The New Jersey Catholic Conference wants parishioners to get state legislators to vote no on the Aid in Dying for the Terminally Ill Act, which would allow adult residents to obtain a prescription for life-ending drugs if a doctor has determined they have six months or less to live.
The Catholic group said in a statement: “In the states that have passed assisted suicide bills (California, Vermont and Oregon) insurance companies have denied individuals healthcare coverage but offered them low cost drugs to end their life.”
Opponents say these laws lack safeguards to protect against abuse.
“In an era of cost control and managed care, patients with lingering illnesses may be branded as a financial liability for the insurance company, and decisions to encourage death could be driven by reducing costs,” The New Jersey Catholic Conference added in its statement to Fox News.
Currently, assisted suicide — referred to as “Death with Dignity” or “Medical Aid in Dying” laws — is legal in seven states and Washington, D.C., as The Winchester Star reported last month.

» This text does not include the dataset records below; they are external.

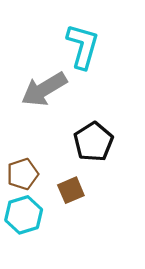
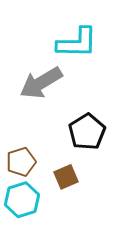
cyan L-shape: (83, 46) -> (77, 43), turned 75

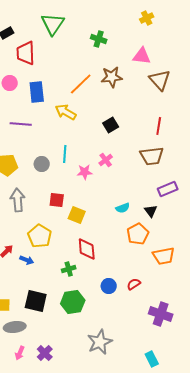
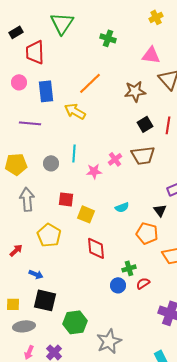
brown star: (112, 77) -> (135, 91), moved
black square: (111, 125) -> (145, 124), moved
brown trapezoid: (152, 156) -> (143, 155), moved
cyan semicircle: (123, 208) -> (122, 207), moved
orange pentagon: (138, 234) -> (147, 233), turned -30
blue arrow: (27, 260) -> (36, 274), moved
green cross: (69, 269) -> (129, 268), moved
green hexagon: (73, 302) -> (75, 322), moved

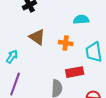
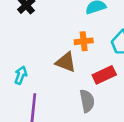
brown triangle: (37, 37) -> (66, 62), moved

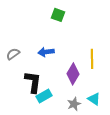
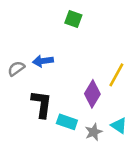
blue arrow: (46, 52) -> (43, 61), moved
yellow line: (92, 59) -> (116, 75), turned 30
cyan rectangle: (44, 96) -> (67, 122), moved, turned 49

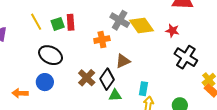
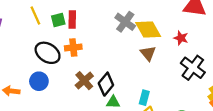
orange cross: (102, 40) -> (73, 48), moved
brown triangle: (123, 61) -> (148, 53), moved, turned -49

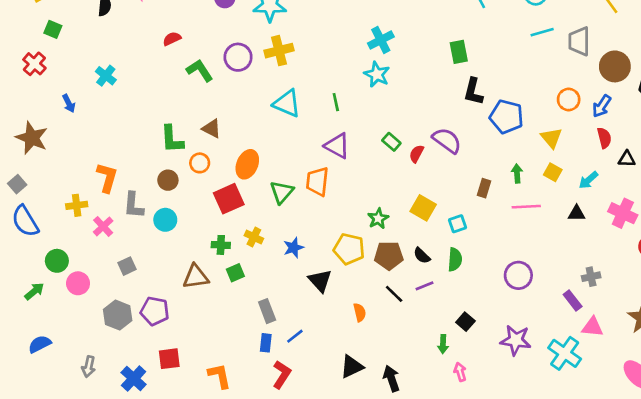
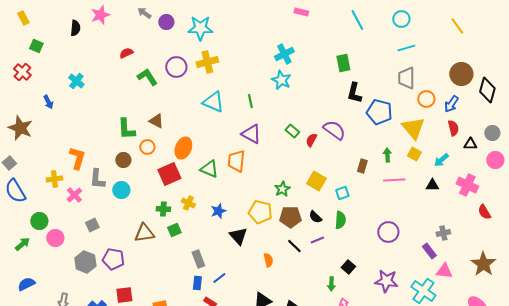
gray trapezoid: (579, 41) -> (406, 78), moved
yellow triangle: (551, 138) -> (413, 128), size x1.4
green triangle: (282, 192) -> (209, 169), turned -48

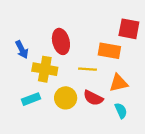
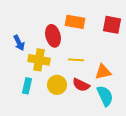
orange rectangle: (109, 51) -> (75, 22), moved
cyan rectangle: (31, 99) -> (27, 86), turned -56
cyan semicircle: (121, 111) -> (105, 96), size x1.5

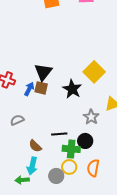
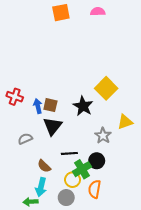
black triangle: (43, 72) -> (53, 126), moved
blue arrow: (29, 89) -> (38, 106), turned -40
green cross: (71, 149) -> (82, 169), turned -36
yellow circle: (69, 167) -> (73, 180), moved
orange semicircle: (93, 168) -> (95, 189), moved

Oregon had 37.2 assisted suicide deaths per 10,000 total deaths in 2016.
Oregon and the neighboring state of Washington each have had fewer than 200 assisted suicide deaths per year.
“Medical science is called to eradicate the illnesses from which we suffer — not to eradicate the patients who suffer the illnesses. Our duty is to assist those who are dying — not kill them,” the New Jersey Catholic Conference wrote to the Senate Health, Human Services, and Senior Citizens Committee, which is expected to vote Thursday on the act.